A three-digit number can se said to be an Armstrong number when the sum of all its individual digits cubes is equal to the number itself. 

A positive integer 'xyz' is Armstrong number if

xyz... = x^n + y^n + z^n ...

n = number of digits in the integer

For example  

3 digit Armstrong number 

3^3 + 7^3 + 0^3 = 370 

4 digit Armstrong number

1634 = 1^4 + 6^4 + 3^4 + 4^4

Some other example of Armstrong numbers are  0, 1, 2, 3, 153, 370, 407, 1634, 8208, etc.

In this tutorial, you will learn to write a python program to check whether a number is Armstrong number or not for 3 digits number aswell as N digit number.

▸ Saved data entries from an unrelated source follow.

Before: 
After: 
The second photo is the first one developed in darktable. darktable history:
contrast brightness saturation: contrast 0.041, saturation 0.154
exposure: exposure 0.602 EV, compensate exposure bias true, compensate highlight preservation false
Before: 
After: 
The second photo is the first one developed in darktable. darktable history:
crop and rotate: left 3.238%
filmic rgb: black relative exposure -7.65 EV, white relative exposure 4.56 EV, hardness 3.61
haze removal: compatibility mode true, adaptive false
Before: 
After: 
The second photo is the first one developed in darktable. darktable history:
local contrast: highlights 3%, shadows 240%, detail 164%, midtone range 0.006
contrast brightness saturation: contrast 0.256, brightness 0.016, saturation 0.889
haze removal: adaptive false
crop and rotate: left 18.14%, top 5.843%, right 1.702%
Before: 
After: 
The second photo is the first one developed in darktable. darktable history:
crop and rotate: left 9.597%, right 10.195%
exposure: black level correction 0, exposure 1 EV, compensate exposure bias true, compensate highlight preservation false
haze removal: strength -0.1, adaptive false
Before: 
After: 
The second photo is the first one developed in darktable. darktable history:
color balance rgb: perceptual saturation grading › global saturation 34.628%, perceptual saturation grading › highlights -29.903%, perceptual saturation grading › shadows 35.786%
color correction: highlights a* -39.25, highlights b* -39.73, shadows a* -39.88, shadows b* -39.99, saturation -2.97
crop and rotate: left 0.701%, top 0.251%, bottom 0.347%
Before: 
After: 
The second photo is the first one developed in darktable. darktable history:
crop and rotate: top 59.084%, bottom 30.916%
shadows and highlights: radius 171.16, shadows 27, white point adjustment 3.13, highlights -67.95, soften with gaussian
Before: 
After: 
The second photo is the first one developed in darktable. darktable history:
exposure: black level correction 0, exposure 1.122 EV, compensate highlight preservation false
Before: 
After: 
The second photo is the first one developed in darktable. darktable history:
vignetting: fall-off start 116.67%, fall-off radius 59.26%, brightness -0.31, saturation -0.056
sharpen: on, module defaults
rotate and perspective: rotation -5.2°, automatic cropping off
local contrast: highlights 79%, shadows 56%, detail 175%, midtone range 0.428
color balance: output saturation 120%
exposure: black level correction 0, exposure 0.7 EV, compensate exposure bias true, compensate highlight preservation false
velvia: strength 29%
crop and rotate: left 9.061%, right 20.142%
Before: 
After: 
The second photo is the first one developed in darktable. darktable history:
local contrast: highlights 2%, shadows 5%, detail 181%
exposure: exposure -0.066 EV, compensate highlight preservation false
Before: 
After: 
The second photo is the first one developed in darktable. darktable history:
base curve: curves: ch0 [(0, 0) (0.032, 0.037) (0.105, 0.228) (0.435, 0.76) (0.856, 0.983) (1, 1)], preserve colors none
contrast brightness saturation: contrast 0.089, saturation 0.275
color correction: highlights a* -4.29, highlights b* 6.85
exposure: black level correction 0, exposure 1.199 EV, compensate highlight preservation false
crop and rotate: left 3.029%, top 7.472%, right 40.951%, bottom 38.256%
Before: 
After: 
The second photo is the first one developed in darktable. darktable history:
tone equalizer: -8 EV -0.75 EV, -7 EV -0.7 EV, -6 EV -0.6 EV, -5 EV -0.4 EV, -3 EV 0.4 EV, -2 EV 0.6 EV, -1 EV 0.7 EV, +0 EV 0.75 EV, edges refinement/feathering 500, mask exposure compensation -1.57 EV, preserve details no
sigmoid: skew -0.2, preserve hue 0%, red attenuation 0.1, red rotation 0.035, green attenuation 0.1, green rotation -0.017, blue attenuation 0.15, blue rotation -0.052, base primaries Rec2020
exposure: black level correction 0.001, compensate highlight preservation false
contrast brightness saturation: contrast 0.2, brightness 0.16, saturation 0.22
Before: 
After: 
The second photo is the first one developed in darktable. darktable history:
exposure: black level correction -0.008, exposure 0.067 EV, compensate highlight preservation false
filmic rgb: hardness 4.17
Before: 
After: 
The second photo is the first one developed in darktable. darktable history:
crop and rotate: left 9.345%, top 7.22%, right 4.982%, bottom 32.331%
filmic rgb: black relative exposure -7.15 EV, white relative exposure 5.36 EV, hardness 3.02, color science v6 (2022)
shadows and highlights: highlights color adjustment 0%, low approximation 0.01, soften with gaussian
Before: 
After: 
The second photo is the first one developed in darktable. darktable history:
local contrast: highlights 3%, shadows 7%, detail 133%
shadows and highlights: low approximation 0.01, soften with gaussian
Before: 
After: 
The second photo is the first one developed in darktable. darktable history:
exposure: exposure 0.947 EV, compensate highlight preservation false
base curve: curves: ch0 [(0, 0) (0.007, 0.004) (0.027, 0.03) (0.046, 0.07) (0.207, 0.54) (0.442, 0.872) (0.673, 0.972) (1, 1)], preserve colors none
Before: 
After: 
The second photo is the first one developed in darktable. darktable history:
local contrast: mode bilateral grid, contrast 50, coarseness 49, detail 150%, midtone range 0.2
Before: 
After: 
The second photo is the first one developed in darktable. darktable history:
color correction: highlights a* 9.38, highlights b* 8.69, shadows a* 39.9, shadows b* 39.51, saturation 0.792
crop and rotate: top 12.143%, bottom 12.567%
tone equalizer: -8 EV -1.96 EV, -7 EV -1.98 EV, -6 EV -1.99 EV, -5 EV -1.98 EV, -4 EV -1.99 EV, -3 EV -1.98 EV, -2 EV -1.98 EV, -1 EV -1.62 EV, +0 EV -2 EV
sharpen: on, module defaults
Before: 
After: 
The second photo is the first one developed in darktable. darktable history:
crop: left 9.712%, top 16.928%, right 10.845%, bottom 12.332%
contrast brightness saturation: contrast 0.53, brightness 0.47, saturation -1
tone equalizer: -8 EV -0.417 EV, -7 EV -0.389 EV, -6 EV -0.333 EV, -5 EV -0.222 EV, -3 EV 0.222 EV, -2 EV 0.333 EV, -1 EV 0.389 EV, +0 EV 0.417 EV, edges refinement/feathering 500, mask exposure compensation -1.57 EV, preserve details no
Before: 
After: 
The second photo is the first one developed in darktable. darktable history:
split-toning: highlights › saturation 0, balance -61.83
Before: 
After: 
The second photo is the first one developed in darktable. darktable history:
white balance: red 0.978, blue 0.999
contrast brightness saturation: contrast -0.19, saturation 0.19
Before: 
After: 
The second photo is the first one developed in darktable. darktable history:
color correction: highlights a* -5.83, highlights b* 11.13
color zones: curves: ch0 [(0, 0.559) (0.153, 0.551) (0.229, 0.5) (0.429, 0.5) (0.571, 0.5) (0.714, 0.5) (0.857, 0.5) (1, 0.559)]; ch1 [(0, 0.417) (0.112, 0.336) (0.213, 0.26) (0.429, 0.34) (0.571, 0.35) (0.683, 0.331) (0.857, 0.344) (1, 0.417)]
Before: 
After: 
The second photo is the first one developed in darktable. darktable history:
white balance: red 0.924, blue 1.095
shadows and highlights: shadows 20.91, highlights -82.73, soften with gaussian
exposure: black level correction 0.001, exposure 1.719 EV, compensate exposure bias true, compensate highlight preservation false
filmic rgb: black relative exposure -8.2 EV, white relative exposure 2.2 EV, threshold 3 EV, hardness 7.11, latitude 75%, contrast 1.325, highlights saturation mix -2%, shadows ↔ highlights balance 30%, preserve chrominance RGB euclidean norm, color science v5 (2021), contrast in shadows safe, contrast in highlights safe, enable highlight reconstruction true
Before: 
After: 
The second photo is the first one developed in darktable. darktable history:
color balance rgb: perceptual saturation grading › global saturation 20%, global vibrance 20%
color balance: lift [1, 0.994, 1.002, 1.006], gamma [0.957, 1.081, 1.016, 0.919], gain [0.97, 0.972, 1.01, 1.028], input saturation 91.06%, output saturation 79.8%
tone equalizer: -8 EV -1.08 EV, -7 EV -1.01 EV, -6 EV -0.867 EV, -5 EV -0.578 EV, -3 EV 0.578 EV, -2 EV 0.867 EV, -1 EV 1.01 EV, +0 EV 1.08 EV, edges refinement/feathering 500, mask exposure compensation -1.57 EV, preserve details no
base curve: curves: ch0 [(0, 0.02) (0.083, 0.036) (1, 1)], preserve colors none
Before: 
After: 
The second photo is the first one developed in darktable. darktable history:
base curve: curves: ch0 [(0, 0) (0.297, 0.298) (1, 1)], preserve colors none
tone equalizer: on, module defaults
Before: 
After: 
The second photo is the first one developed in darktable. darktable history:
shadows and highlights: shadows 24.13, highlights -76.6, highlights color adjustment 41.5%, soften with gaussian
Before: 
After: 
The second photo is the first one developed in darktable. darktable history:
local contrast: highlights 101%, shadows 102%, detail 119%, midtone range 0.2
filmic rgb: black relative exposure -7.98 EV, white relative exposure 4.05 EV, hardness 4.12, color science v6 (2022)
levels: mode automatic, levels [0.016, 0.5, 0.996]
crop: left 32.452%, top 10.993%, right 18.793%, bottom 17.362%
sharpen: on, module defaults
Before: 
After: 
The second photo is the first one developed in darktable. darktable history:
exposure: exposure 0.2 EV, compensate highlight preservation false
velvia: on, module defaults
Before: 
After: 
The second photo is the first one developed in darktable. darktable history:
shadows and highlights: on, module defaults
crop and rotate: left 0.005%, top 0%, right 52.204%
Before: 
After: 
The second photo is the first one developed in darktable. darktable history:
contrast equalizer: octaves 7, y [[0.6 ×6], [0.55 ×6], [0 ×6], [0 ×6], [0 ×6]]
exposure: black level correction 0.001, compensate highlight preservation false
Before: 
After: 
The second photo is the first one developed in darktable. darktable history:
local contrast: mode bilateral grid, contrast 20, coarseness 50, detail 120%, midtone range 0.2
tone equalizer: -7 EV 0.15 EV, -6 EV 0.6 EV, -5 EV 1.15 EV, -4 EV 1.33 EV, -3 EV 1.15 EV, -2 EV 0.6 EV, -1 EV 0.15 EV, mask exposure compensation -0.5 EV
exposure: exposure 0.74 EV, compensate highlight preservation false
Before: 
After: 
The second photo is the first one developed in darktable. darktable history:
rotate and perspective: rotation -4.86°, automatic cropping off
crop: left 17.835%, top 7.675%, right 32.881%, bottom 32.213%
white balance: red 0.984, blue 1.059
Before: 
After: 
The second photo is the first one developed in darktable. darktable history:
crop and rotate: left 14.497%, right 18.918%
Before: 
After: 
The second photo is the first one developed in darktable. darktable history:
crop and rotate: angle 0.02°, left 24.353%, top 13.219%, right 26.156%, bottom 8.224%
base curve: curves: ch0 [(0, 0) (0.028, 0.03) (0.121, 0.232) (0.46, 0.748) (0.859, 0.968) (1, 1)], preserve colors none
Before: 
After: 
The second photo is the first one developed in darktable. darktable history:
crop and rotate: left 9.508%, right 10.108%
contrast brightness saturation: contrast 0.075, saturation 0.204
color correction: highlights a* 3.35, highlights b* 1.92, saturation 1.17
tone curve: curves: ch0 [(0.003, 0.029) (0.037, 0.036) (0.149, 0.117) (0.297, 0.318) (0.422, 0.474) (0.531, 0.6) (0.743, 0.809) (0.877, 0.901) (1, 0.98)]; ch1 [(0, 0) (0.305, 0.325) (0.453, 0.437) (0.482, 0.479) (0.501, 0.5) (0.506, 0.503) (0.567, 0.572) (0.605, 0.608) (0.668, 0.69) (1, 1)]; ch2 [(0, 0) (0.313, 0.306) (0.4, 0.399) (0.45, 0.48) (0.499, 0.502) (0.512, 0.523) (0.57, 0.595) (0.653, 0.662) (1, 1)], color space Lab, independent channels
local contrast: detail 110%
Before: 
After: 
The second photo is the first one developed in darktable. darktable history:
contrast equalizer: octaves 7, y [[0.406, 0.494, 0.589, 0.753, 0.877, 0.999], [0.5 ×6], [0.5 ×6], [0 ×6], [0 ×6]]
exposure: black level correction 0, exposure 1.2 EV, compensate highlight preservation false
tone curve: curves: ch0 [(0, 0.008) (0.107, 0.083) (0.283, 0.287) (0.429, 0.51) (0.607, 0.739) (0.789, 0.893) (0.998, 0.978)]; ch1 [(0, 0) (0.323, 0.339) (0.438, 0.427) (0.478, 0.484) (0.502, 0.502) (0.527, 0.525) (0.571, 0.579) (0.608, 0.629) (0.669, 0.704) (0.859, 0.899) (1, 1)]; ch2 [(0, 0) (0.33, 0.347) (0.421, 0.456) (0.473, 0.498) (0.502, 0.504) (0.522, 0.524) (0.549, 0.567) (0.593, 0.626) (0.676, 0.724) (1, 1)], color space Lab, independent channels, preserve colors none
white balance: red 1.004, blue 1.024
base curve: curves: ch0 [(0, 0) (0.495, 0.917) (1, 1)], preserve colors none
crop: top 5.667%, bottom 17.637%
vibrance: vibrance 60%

Python Program to check 3 digit Armstrong Number

#Python program to check 3 Digits Armstrong Number 

#Taking input from user
num = int(input("Enter a number: "))
# Declarign and intilizing sum variable
arsum = 0
#Coping orignal value into a temp veriable
t = num

#While loop for iteration till t is greater than 0
while t > 0:
    #if Yes
    #Applying Modulation on number
    d = t % 10
    #Applying Formula sum = digit^3
    arsum += d ** 3
    t //= 10

#checking, Is original number equal to the result
if num == arsum:
    #if Yes, Than print It is an ARMSTRONG NUMBER
    print(num,"IS AN ARMSTRONG NUMBER")
else:
    #if NO, Than print It is not an ARMSTRONG NUMBER
    print(num,"IS NOT AN ARMSTRONG NUMBER") 

OUTPUT :

***PROGRAM TO CHECK WEATHER NUMBER IS ARMSTRONG IS NOT***
Enter a number: 370
370 IS AN ARMSTRONG NUMBER

Python Program to check N digit Armstrong Number

#Python program to check n Digits Armstrong Number 

#Taking input from user
number = int(input("Enter a number: "))

# Declarign and intilizing sum variable
result = 0

# Declarign and intilizing number of digits variable
n = 0

#coping number in another variable
originalNumber = number

#In this while loop checking the number of digits in entered number
#If number is greater than 0
while(originalNumber > 0) :
    #If Condition is true
    originalNumber = originalNumber//10
    #increasing the digit by 1 on every iteration
    n = n + 1

#Again coping entered number in another variable because we changed it
#during the process of getting the number of digits in number
originalNumber = number

#In this while loop we are applying the Formula
#geting the result on the basis of x^y (x=digit,y=total number of digit)
while(originalNumber > 0):
  #get the last digit of number
  reminder = originalNumber % 10
  #Applying multiplication of digit
  result = result + reminder ** n
  #removing the last digit from the number
  originalNumber = originalNumber // 10

#checking the output of program is equal to the entered number or not
if(result == number):
    #if Yes, Than it is a ARMSTRONG NUMBER
    print(number,"IS AN ARMSTRONG NUMBER")
else:
    #if No, Than it is not a ARMSTRONG NUMBER
    print(number,"IS NOT AN ARMSTRONG NUMBER") 

OUTPUT

***PROGRAM TO CHECK WEATHER NUMBER IS ARMSTRONG OR NOT***
Enter a number: 1634
1634 IS AN ARMSTRONG NUMBER